Thanks to Tricia’s introduction, I recently realized that Google Analytics is such a powerful tool for web analytics or business intelligence. It will fit the special needs if we use SAS to analyze the well-structure users’ data accumulated in Google Analytics. The challenge is that Google Analytics API and SAS hardly meet each other: Google Analytics often serves web/Linux, and SAS dwells in the ecosystems of Windows/UNIX/Mainframe. On a Windows-equipped computer, I tried three methods to pull out this blog’s data from Google Analytics to SAS: they have their own pros and cons.

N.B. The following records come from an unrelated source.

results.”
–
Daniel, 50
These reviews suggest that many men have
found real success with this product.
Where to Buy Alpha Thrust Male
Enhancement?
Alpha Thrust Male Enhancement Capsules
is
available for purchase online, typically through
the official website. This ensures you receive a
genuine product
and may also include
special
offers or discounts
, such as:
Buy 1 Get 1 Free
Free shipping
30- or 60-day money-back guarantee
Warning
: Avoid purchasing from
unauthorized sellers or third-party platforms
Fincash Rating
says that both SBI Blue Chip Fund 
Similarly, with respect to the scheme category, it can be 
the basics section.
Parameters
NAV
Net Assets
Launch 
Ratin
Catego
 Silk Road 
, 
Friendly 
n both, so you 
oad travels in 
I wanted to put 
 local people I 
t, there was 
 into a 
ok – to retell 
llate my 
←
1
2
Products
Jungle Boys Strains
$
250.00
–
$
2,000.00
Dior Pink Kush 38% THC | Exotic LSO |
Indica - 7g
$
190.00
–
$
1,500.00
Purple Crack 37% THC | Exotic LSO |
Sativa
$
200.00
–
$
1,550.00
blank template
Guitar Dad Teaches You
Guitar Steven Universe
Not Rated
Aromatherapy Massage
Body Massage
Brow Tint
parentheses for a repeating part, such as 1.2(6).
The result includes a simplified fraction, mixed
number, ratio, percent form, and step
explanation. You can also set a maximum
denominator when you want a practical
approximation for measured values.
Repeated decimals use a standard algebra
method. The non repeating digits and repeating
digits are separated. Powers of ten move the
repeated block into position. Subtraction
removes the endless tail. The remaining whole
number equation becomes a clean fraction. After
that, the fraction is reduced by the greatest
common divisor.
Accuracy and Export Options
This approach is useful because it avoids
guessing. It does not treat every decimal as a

Method 1: CliendLogin + HTTP protocol
The Data Export API of Google Analytics has 3 types of authorization, and ClientLogin is one of them. After downloading a token, the information from Google Analytics can be received through the HTTP protocol. William Roehl has a wonderful paper to describe how to pass the authorization step and then parse the XML data by applying two SAS macros. R’s RGoogleAnalytics package and Python’s GA library are also based the similar principles.
Pros: simple and effective. A client user can choose SAS, R or Python to download data. The codes are all open-sourced and easy to get modified for any particular need.
Cons: they all need cURL to set up SSL connection while downloading data. Since cURL is not built for Windows, it’s really awkward to use cURL on a PC which could fail many attempts.

Method 2: Data Feed Query Explorer
Google Analytics API has a web portal to supply data. It uses a browser to realize the operations in the first method above.
Pros: the easiest solution. The portal provides all options for the metrics, dimensions and segments.
Cons: the data has to be re-structured in SAS. It is getting slow when displaying a lot of results.

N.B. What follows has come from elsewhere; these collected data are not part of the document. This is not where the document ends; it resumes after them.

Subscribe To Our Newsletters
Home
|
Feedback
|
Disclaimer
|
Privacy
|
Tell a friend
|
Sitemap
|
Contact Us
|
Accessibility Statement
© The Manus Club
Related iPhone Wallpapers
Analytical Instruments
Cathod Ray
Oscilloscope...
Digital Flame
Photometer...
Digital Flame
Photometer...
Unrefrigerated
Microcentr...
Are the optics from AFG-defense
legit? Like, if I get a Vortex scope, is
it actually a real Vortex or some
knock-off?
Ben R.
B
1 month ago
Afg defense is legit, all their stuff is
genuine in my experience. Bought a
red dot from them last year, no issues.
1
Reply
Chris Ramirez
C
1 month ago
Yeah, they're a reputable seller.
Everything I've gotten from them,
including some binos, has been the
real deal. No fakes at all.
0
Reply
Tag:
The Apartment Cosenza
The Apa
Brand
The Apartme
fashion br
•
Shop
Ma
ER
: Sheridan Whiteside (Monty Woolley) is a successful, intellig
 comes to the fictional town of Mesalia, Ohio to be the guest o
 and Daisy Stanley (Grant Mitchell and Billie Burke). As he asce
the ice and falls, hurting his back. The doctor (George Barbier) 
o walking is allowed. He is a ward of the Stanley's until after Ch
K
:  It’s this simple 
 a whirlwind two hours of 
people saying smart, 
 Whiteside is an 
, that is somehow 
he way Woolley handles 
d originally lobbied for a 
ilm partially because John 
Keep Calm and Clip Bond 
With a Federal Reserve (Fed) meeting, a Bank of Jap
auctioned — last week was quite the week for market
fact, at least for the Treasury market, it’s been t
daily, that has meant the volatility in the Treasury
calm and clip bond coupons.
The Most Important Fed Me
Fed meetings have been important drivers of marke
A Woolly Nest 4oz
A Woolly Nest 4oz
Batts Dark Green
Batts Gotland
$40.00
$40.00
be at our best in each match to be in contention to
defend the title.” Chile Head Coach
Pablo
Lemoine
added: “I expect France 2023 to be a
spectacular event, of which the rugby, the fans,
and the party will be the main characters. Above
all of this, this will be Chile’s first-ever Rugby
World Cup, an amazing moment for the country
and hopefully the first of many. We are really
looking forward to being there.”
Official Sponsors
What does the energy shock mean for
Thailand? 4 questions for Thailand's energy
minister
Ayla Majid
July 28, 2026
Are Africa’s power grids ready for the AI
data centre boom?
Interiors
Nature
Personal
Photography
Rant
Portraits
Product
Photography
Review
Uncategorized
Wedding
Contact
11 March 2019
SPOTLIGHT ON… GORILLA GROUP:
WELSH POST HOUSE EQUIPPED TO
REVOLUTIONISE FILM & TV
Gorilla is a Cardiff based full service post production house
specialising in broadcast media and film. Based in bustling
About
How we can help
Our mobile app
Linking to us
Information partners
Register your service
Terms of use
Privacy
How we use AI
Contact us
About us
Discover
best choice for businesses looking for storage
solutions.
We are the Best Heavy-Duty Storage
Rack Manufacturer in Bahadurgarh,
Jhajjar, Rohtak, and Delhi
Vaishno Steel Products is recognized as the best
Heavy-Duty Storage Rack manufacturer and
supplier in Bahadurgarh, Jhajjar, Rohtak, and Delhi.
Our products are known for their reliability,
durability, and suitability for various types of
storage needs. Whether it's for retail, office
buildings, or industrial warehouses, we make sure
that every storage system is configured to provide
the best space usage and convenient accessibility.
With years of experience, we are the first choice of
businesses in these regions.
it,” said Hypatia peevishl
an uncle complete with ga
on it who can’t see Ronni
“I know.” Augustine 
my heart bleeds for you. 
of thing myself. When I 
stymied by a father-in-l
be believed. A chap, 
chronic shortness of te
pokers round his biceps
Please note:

Method 3: OAuth + Google’s Python client library
OAuth is another authorization method. To obtain the necessary client’s key and secret for this approach, Google Analytics API has to be activated from Google API Console.
Pros: this authorization method is recommended by Google. The official Python library is very fast. Data downloaded in Python can be saved as CSV and then incorporated by SAS.

Cons: a little complicated. A SAS user has to learn some Python to tweak the codes.

Google Analytics now kicks off a new web interface which has a pretty high learning curve. In my opinion, using it's Data Export API as a front-end database and SAS as a back-end analytics platform will help generate customized models.